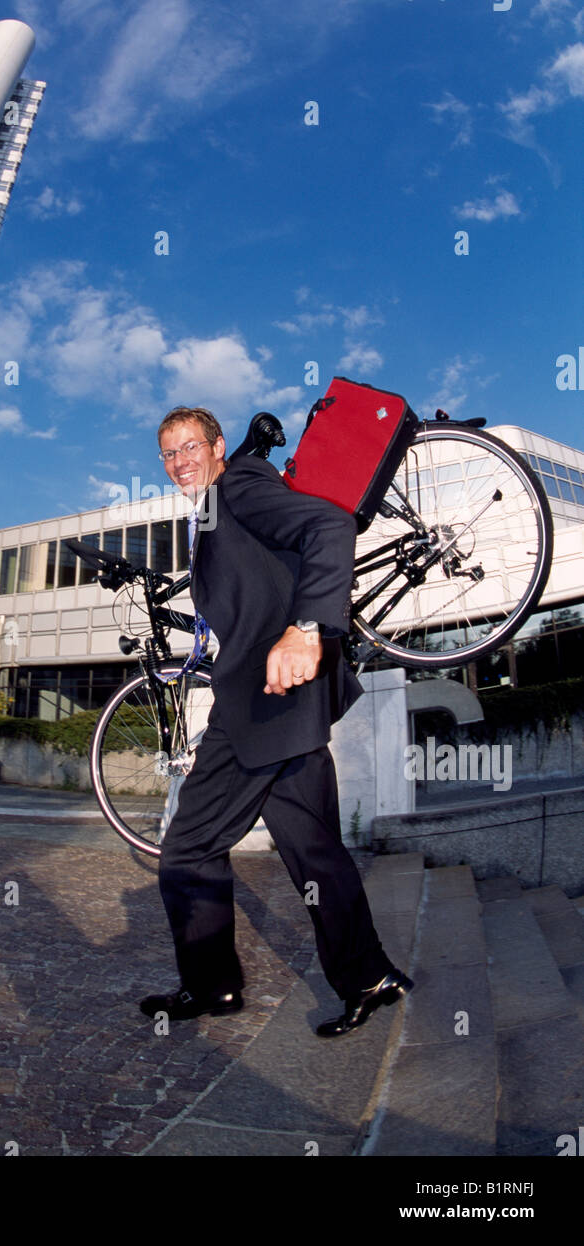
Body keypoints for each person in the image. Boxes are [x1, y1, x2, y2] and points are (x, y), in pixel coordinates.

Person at [140, 405, 413, 1037]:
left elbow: (329, 525)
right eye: (167, 454)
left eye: (189, 447)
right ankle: (369, 977)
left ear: (217, 447)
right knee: (316, 853)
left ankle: (211, 987)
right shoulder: (210, 514)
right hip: (278, 708)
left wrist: (306, 628)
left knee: (188, 847)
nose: (179, 462)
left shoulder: (240, 484)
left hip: (262, 706)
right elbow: (249, 594)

WORK ITEM – Across all the records above, count the lines that contain "right" and reply with only the number.

OUTPUT OF THE EXERCISE – 6